Aerodynamic structures such as aircraft and aircraft components are commonly tested in a wind tunnel to gather data for use in verification of characteristics and in design improvements. Various quantities are measured in the wind-tunnel testing, including, for example, the pressure distribution at the surface of the structure. The pressure information is used to calculate air flows and force/pressure distributions over the structure.
A number of techniques have been employed over the years to make the pressure measurements. Mechanical or electronic pressure sensors can be affixed to the external surface of the structure. Such sensors ordinarily have a portion extending above the surface into the airstream, which itself can alter the airstream and the measured values. The sensors ordinarily are relatively large in size, which limits the spatial resolution of the data that is gathered and also limits the number of sensors that can be employed. In another approach, small orifices are provided in the surface to act as pressure taps. The taps communicate at one end with the pressure at the surface of the structure and at the other end with a pressure transducer. If the structure under test is a subscale model, it is ordinarily quite difficult to use a large number of pressure taps due to the size of each tap and its pressure transducer. The spatial resolution of the measurements and the number of sensors that can be used is therefore limited. Lastly, models utilizing pressure taps are time consuming and expensive to build.

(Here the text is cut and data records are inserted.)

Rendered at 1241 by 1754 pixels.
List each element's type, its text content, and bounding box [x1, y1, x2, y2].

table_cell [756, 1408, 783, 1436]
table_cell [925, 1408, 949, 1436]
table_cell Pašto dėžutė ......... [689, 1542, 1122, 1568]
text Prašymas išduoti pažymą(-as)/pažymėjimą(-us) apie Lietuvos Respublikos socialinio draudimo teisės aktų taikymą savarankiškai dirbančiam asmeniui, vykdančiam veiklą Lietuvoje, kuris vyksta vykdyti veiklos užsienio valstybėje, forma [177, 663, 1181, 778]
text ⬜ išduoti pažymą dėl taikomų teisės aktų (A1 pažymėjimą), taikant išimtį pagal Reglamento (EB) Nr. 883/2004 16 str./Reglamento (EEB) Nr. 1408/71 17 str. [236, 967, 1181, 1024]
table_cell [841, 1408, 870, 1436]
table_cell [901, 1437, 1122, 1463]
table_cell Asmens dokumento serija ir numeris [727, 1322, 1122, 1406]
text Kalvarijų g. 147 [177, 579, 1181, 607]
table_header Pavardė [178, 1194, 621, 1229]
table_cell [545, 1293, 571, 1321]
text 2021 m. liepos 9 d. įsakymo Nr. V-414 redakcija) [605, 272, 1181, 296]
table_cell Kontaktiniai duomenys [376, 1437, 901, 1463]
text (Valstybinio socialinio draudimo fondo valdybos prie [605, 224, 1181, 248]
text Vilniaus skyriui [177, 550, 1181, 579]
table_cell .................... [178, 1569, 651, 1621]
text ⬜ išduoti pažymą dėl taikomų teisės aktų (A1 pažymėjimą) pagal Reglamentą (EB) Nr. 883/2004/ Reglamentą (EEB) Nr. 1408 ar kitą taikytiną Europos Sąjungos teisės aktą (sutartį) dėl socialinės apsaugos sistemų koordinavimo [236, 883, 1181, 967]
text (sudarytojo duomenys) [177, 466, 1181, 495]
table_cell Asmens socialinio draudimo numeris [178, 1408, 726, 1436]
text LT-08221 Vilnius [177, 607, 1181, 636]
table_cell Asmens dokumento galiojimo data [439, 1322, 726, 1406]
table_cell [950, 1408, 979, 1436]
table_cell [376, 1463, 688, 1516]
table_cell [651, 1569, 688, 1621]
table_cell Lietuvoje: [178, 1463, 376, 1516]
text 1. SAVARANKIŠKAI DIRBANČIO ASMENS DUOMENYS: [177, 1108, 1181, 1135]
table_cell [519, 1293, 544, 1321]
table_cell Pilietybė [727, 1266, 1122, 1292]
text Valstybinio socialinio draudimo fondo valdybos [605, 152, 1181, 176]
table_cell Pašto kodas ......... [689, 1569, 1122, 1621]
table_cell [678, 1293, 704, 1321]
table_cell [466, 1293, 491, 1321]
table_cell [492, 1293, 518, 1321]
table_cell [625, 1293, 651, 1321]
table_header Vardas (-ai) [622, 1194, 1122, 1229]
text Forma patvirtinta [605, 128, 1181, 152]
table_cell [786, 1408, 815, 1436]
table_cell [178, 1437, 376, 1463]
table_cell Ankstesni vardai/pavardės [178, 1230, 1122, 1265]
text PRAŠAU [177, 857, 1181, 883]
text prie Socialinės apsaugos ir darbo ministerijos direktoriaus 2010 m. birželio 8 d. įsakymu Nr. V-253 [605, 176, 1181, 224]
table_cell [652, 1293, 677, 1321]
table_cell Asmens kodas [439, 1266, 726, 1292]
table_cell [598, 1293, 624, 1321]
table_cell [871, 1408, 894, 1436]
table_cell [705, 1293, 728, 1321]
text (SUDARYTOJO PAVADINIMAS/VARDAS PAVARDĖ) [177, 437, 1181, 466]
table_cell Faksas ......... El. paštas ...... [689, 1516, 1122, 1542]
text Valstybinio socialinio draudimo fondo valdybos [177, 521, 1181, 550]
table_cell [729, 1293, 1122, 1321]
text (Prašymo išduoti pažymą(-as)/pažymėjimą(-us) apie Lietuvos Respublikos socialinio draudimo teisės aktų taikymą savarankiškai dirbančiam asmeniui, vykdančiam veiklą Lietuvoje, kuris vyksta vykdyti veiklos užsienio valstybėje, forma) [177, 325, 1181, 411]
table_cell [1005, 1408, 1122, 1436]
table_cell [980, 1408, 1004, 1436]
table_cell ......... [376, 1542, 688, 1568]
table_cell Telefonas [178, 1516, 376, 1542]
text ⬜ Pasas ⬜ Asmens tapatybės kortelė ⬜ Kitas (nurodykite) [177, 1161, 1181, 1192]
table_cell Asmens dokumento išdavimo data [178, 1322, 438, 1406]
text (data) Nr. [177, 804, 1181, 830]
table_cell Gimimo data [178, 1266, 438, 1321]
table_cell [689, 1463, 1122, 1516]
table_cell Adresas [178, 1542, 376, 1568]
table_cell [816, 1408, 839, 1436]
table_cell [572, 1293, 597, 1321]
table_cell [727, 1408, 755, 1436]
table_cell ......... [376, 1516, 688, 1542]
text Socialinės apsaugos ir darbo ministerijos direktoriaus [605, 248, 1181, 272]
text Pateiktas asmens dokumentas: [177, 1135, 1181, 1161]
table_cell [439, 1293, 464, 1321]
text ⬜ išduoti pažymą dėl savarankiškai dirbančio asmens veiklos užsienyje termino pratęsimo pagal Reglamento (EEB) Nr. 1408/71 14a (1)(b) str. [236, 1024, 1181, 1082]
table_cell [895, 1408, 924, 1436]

A more recently developed alternative approach is luminescence barometry, described, for example, in U.S. Pat. No. 5,359,887. In this technique, the surface of an aerodynamic structure is coated with a paint constituting a formulation of a binder and an active agent that emits light when excited by radiation of a particular type, such as ultraviolet or visible blue light. For some types of active agents, the presence of oxygen, such as found in the air, quenches or reduces the light emission. The extent of quenching is proportional to the partial pressure of the oxygen, or, stated conversely, the light output of the active agent is inversely proportional to the partial pressure of the oxygen. The binder is selected to hold the paint in place on the surface of the aerodynamic structure, yet permit the oxygen in the atmosphere to permeate therethrough and reach the active agent to perform the quenching function.
The higher the pressure of oxygen in the atmosphere contacting the luminescent paint, the lower the light emission of the paint. The intensity of light emission of the paint is therefore a useful measure of the local oxygen partial pressure, and thence the total local air pressure, of the atmosphere in contact with the paint. The light intensity is measured optically, so that the limit of spatial resolution is typically determined by the spatial resolution of the optical system. Thus, the aerodynamic structure is effectively "instrumented" for wind-tunnel pressure testing by painting the structure with the pressure-sensitive paint, illuminating the structure with the required wavelength of radiation, and measuring the luminescence and light output intensities over the surface of the model using an optical imaging system.
Although the existing paints are operable, there is an ongoing need for a paint formulation that is more sensitive to pressure change, is durable, and is easily applied to produce a smooth surface on the aerodynamic structure. The present invention fulfills this need, and further provides related advantages.